Don’t need no credit card to ride this pain

Amiga Format issue 29, December 1992

“Shatteringly good recent release?” Have you been smoking banana peels again recently by any chance, Amiga Format? I actually had a friend who tried that once because he’d read in a copy of the Anarchist Cookbook from the 1960s that you can get high on the stuff. You can’t, and he’s a muppet.

Perhaps your praise was so gushing because a few months later the demo of Top Banana would appear on Amiga Format cover disk 32, and you’d already committed yourselves to being nice no matter how awful the game turned out to be? I noticed you didn’t follow it up with a genuine review you’d have to put a score to. This sort of thing was rife in the gaming press at the time, and still is.

Top Banana is a zany, psychedelic, ecologically-aware poor man’s Rainbow Islands, replete with rising damp, and fuelled by ‘The Power of Love’. Huey Lewis and the News weren’t involved in the production in any capacity, rather it’s an allusion to your one and only ‘weapon’; endless projections of your own overblown heart.

Playing as the protagonist, a young girl known as ‘KT’, these are launched at your adversaries – diggers, suited and booted businessmen known as ‘Corprats’, popstars, chainsaws and other enemies of the rainforest – to avert their dastardly capitalist plot to bring about the downfall of humankind. If that sounds like a plot dreamed up by a stoned 13 year old eco-warrior, you may well be right.

The fruity number was the brainchild of Acorn developers, Psycore, and the London-based multimedia group, Hex Media, composed of artist Robert Pepperell, coder Miles Visman (also responsible for Turbo Trax) and DJs, Coldcut. 

Check out those glowing endorsements on the box! I wonder how much taglines like these would cost? Is there an agency you’d have to go through? I’m currently trying to market a new inflatable dartboard I’ve devised and need all the help I can get.

DATA PROVIDED —

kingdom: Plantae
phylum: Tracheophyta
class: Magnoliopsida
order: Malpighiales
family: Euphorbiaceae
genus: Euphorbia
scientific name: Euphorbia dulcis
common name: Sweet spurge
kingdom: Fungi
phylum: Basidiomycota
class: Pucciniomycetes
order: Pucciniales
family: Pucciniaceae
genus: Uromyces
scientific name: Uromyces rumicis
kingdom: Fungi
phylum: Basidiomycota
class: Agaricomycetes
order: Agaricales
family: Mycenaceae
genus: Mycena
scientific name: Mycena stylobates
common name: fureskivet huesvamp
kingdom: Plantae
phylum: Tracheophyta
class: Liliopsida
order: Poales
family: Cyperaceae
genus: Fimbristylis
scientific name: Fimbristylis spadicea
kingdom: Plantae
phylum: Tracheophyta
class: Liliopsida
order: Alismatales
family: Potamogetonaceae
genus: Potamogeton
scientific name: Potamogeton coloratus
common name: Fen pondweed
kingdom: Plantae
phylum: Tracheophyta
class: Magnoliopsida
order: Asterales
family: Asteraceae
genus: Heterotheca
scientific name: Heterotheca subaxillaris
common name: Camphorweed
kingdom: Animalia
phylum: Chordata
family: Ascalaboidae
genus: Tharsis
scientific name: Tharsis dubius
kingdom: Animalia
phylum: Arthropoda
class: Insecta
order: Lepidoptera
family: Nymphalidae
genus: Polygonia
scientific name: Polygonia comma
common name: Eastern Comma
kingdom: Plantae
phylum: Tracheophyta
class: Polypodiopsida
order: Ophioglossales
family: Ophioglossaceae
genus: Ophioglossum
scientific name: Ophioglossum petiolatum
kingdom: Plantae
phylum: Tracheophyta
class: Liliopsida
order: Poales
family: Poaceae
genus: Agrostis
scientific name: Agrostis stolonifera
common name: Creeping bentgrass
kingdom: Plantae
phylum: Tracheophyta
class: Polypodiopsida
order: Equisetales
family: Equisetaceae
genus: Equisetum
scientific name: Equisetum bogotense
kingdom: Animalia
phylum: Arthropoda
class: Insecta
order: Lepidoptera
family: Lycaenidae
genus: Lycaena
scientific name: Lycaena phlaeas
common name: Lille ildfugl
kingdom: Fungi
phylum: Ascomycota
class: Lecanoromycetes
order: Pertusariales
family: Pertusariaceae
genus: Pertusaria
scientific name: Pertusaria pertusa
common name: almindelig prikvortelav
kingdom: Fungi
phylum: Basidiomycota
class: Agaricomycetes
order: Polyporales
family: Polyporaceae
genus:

TO DO —
1) Answer these from the Top Banana review:
(a) Which issue and month of Amiga Format does the review refer to?
(b) What is the name of the girl the player controls?
(c) Which Amiga Format cover disk carried the game's demo?
2) Give the rows from the line with "common name: Lille ildfugl" up to and including the last line of the rows as a JSON list of strings, one string per line, leaving out blank lines.
The Top Banana review and the rows are unrelated material.

RESPONSES IN ORDER —
1)
(a) Issue 29, December 1992.
(b) KT.
(c) Cover disk 32.

2)
[
  "common name: Lille ildfugl",
  "kingdom: Fungi",
  "phylum: Ascomycota",
  "class: Lecanoromycetes",
  "order: Pertusariales",
  "family: Pertusariaceae",
  "genus: Pertusaria",
  "scientific name: Pertusaria pertusa",
  "common name: almindelig prikvortelav",
  "kingdom: Fungi",
  "phylum: Basidiomycota",
  "class: Agaricomycetes",
  "order: Polyporales",
  "family: Polyporaceae",
  "genus:"
]